Mais voilà qu’il accepte de travailler à la ferme. Il s’occupe des vaches ; frôle une rencontre amoureuse en la personne de Louise (Victoria Bluck)… On l’espérait presque délivré de ses chimères, non ! Obsédé par la distinction entre le pur et l’impur, Ahmed découvre une nature inextricablement mêlée qu’il ne peut que rejeter en bloc. On craint que son idée fixe ne le lâche pas. Qu’il n’attende que la première occasion pour mettre son plan fou à exécution, accomplir sa tâche, devenir un martyr, comme son cousin. En vérité, il cherche une arme.
S’il n’est bien sûr pas question de dévoiler ici la chute du dernier film des frères Dardenne, posons qu’elle est indispensable à la portée de leur démonstration.

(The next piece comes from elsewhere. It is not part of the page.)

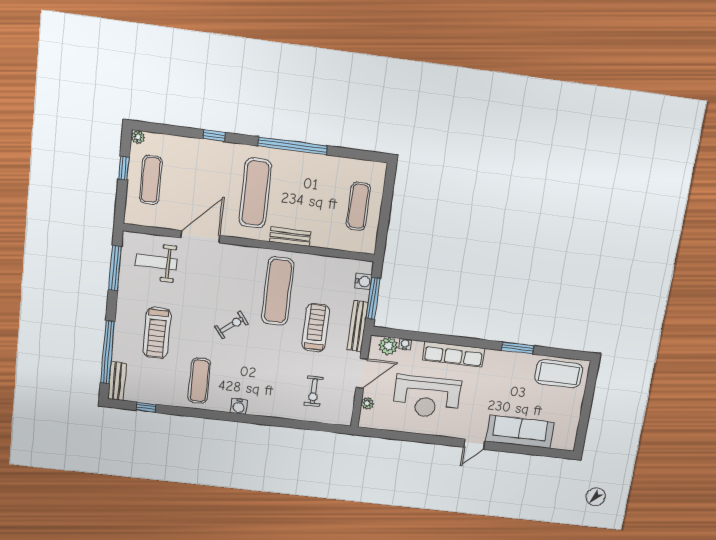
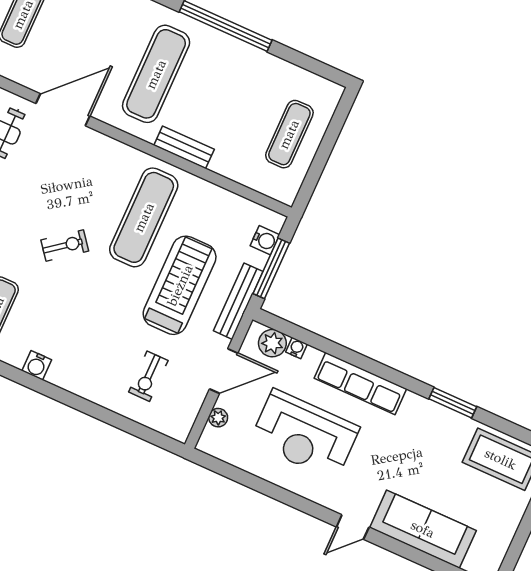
treadmill: (316, 328) -> (180, 285), width x1.37, depth x1.38

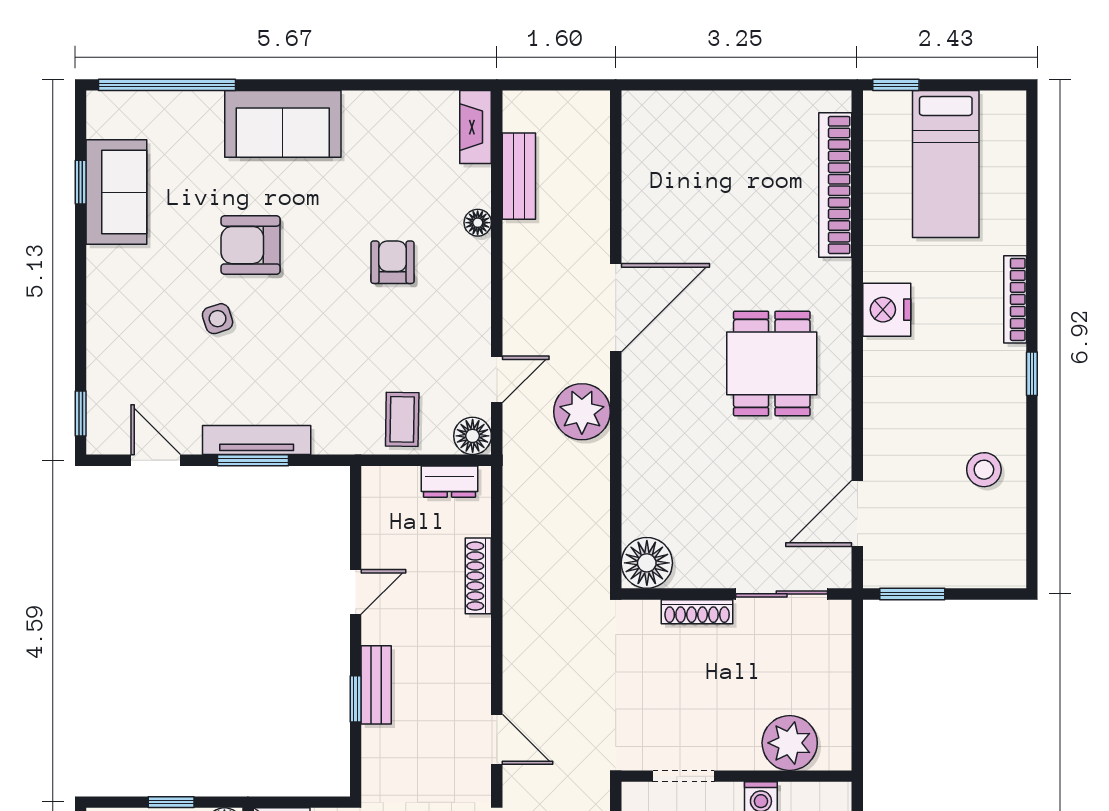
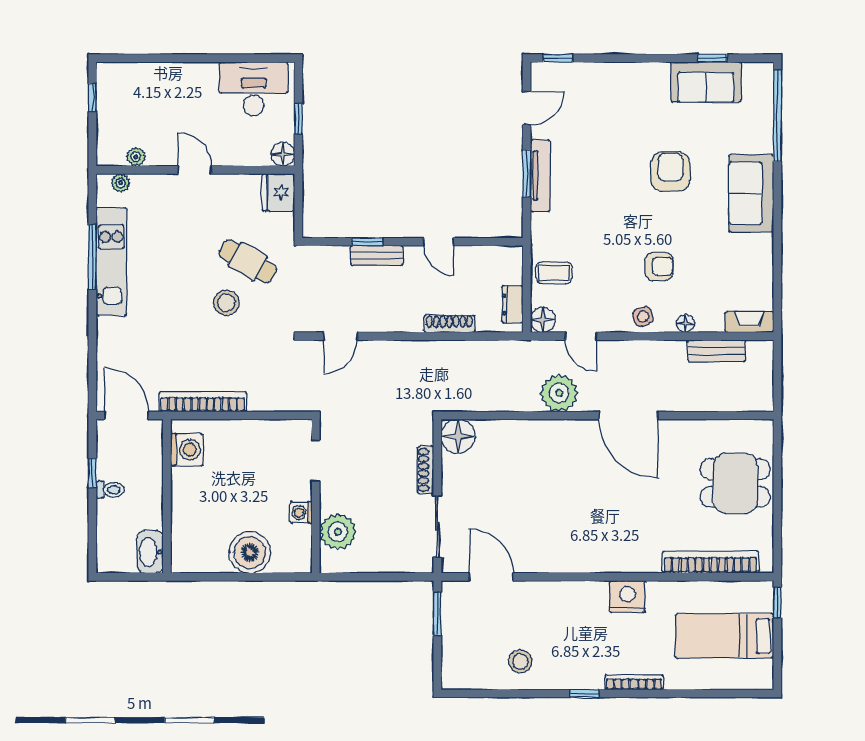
side table: (218, 319) -> (643, 316), moved
dining table: (772, 363) -> (735, 483), moved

En elle se réalise l’essence de la perspective empruntée. Derrière ce long-métrage aux allures naturalistes, il y a une réflexion sur la nature de la culpabilité. À qui la faute, en effet ? Pourquoi ? Et comment s’y prendre pour la réparer ? Il est question de ce jeu de forces tumultueuses qu’on essaye d’apaiser à travers la croyance. Terrain glissant où le spectateur se laisse entraîner, ne sachant plus à quel saint se vouer… C’est l’honneur du film et des acteurs que de nous communiquer cette hésitation. État incertain qui ne pointe pas moins, en filigrane, une certaine idée du devoir, du pardon, de la réconciliation.
Pour employer les grands mots : certains verront peut-être dans cet horizon sotériologique un incurable manque de finesse dialectique. Ce que nous traduirons comme suit : un film religieux, en somme ? Oui, un film religieux, en somme. Comme on dit d’un silence qu’il est religieux . C’est-à-dire ni léger, ni lourd, mais idéal, sorte de pas de côté pour mieux comprendre ce qui est en route, ce qui nous arrive, à nous tous, en plein cœur ou en pleine figure. Parce qu’il n’y a pas eux et nous. Il y a la confrontation nécessaire, le mélange inévitable, la critique réciproque. Comment saisir cette main qui finit par se tendre ? Cette espèce de tendresse qui, pour se frayer un chemin, doit braver tous les vacarmes, tous les discours, les morales de tous bords…
Toujours est-il que du jeune Ahmed quelque chose d’énigmatique nous reste en mémoire et accompagne désormais nos pas d’une interrogation tenace. Malgré un sujet que l’on pourrait, par facilité, qualifier de « brûlant », l’œil des frères semble plus libre que jamais : libre de ne pas savoir; de n’avoir à distribuer ni bons ni mauvais points ; et de n’avoir pas de solution miracle à proposer. Ou plutôt, si, une seule : la mort. La vie.